* Exercise description *
Each line of the records has to be copied exactly, though the pictures must be left out.

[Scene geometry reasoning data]
<<<<

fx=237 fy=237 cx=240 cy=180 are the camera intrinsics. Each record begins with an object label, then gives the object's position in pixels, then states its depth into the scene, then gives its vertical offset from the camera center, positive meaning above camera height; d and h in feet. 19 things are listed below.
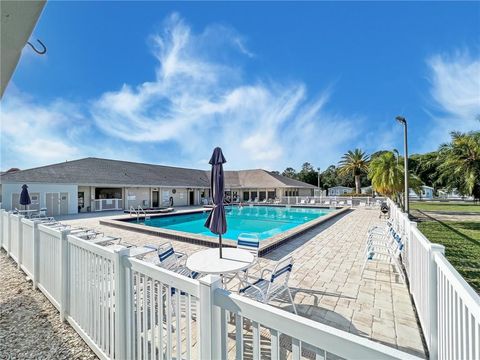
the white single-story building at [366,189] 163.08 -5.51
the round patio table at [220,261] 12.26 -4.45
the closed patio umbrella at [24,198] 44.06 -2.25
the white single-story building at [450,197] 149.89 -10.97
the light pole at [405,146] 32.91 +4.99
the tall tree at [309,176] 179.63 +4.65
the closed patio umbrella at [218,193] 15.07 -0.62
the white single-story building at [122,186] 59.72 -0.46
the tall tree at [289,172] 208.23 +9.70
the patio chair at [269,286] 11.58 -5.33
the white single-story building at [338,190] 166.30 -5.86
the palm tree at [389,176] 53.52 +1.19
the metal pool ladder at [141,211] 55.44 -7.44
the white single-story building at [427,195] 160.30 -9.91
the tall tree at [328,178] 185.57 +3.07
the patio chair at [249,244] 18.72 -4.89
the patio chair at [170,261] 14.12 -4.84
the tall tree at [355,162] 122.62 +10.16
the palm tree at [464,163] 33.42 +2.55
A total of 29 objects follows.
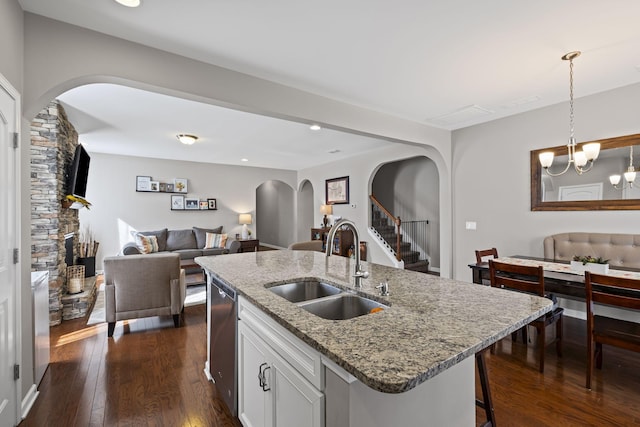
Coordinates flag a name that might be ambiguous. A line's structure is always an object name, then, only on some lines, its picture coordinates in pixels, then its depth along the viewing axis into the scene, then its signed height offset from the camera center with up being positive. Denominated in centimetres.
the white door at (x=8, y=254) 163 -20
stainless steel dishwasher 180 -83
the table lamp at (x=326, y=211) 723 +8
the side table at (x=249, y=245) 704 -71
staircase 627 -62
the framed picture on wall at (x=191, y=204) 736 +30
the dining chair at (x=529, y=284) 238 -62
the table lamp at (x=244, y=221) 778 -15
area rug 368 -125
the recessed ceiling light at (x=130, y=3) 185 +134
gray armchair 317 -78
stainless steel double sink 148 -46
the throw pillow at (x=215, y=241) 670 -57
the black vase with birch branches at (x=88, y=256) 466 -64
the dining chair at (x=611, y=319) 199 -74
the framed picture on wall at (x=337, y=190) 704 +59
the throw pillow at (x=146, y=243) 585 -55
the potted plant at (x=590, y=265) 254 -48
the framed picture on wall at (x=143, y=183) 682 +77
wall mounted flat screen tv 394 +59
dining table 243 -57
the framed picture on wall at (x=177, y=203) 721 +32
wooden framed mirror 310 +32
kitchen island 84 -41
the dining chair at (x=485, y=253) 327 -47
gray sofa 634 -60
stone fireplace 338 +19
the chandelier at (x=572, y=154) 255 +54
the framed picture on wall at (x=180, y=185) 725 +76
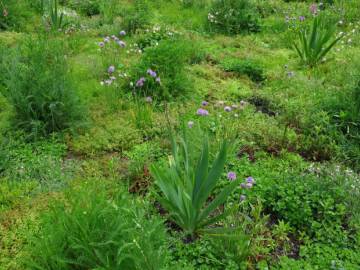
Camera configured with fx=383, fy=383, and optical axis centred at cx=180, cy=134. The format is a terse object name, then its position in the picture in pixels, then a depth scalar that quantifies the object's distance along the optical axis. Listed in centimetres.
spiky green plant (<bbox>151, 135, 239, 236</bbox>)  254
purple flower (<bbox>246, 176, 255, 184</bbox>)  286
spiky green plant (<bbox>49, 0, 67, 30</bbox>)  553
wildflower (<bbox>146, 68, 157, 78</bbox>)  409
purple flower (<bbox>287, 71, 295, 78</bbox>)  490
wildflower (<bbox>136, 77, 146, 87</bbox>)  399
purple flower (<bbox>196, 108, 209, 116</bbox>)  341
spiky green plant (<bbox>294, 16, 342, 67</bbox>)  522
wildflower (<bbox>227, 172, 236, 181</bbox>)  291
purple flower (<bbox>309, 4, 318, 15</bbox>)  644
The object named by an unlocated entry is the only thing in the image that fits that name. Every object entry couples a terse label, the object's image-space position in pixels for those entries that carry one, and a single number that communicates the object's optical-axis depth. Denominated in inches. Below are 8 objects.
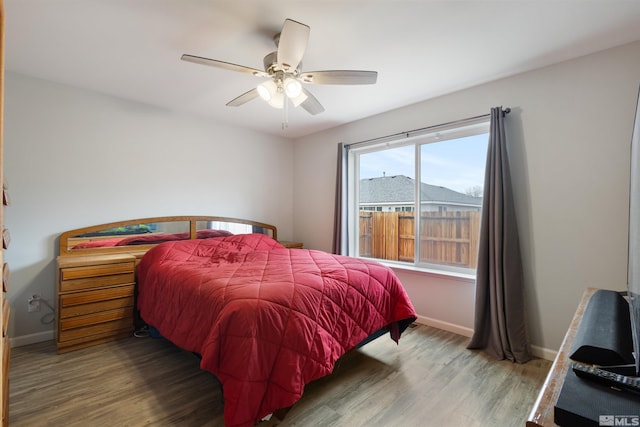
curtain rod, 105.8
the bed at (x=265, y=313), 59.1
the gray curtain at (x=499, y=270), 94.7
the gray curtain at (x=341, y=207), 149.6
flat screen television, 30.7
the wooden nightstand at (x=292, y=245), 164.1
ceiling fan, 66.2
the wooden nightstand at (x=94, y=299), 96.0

>>>>

* Written solution *
fx=237 fy=237 cx=240 cy=180 are the camera intrinsics. Each record begins with an object label, then gives the object's position in pixels, then states its depth into the scene, then gives its vertical offset from the camera center, positive meaning above camera height; d and h in feet. 19 things are listed below.
the white single-story building at [366,189] 163.08 -5.51
the round patio table at [220,261] 12.26 -4.45
the closed patio umbrella at [24,198] 44.06 -2.25
the white single-story building at [450,197] 149.89 -10.97
the light pole at [405,146] 32.91 +4.99
the tall tree at [309,176] 179.63 +4.65
the closed patio umbrella at [218,193] 15.07 -0.62
the white single-story building at [122,186] 59.72 -0.46
the tall tree at [289,172] 208.23 +9.70
the patio chair at [269,286] 11.58 -5.33
the white single-story building at [338,190] 166.30 -5.86
the palm tree at [389,176] 53.52 +1.19
the metal pool ladder at [141,211] 55.44 -7.44
the white single-story building at [427,195] 160.30 -9.91
the tall tree at [328,178] 185.57 +3.07
the patio chair at [249,244] 18.72 -4.89
the patio chair at [170,261] 14.12 -4.84
the tall tree at [355,162] 122.62 +10.16
the palm tree at [464,163] 33.42 +2.55
A total of 29 objects follows.
Coordinates flag a name that might be ambiguous. A line's structure is always an object name, then, only on some lines, its picture coordinates in pixels, then its depth along the viewing axis into the scene, then its signed height offset from the camera center with up being positive. Denominated in centimetres.
the white door at (x=8, y=254) 163 -20
stainless steel dishwasher 180 -83
the table lamp at (x=326, y=211) 723 +8
the side table at (x=249, y=245) 704 -71
staircase 627 -62
the framed picture on wall at (x=191, y=204) 736 +30
the dining chair at (x=529, y=284) 238 -62
the table lamp at (x=244, y=221) 778 -15
area rug 368 -125
the recessed ceiling light at (x=130, y=3) 185 +134
gray armchair 317 -78
stainless steel double sink 148 -46
the throw pillow at (x=215, y=241) 670 -57
the black vase with birch branches at (x=88, y=256) 466 -64
the dining chair at (x=611, y=319) 199 -74
the framed picture on wall at (x=337, y=190) 704 +59
the throw pillow at (x=146, y=243) 585 -55
the potted plant at (x=590, y=265) 254 -48
the framed picture on wall at (x=143, y=183) 682 +77
wall mounted flat screen tv 394 +59
dining table 243 -57
the framed picture on wall at (x=177, y=203) 721 +32
wooden framed mirror 310 +32
kitchen island 84 -41
the dining chair at (x=485, y=253) 327 -47
gray sofa 634 -60
stone fireplace 338 +19
the chandelier at (x=572, y=154) 255 +54
the framed picture on wall at (x=180, y=185) 725 +76
Camera configured with fx=383, fy=383, and optical axis centred at cx=180, cy=134. The format is a terse object name, then its position in the picture in pixels, then a depth scalar that quantifies the object's distance along the optical axis. Listed in centimetres.
spiky green plant (<bbox>151, 135, 239, 236</bbox>)  254
purple flower (<bbox>246, 176, 255, 184</bbox>)  286
spiky green plant (<bbox>49, 0, 67, 30</bbox>)  553
wildflower (<bbox>146, 68, 157, 78</bbox>)  409
purple flower (<bbox>287, 71, 295, 78</bbox>)  490
wildflower (<bbox>136, 77, 146, 87</bbox>)  399
purple flower (<bbox>196, 108, 209, 116</bbox>)  341
spiky green plant (<bbox>294, 16, 342, 67</bbox>)  522
wildflower (<bbox>227, 172, 236, 181</bbox>)  291
purple flower (<bbox>309, 4, 318, 15</bbox>)  644
The object named by an unlocated entry is the only thing in the image that fits that name. Every object entry couples a terse label, the object's image-space position in pixels for those entries that carry one, and a single number that communicates the object's optical-axis depth. Denominated in inches. Below are 8 objects.
curtain rod, 105.8
the bed at (x=265, y=313), 59.1
the gray curtain at (x=499, y=270), 94.7
the gray curtain at (x=341, y=207), 149.6
flat screen television, 30.7
the wooden nightstand at (x=292, y=245), 164.1
ceiling fan, 66.2
the wooden nightstand at (x=94, y=299), 96.0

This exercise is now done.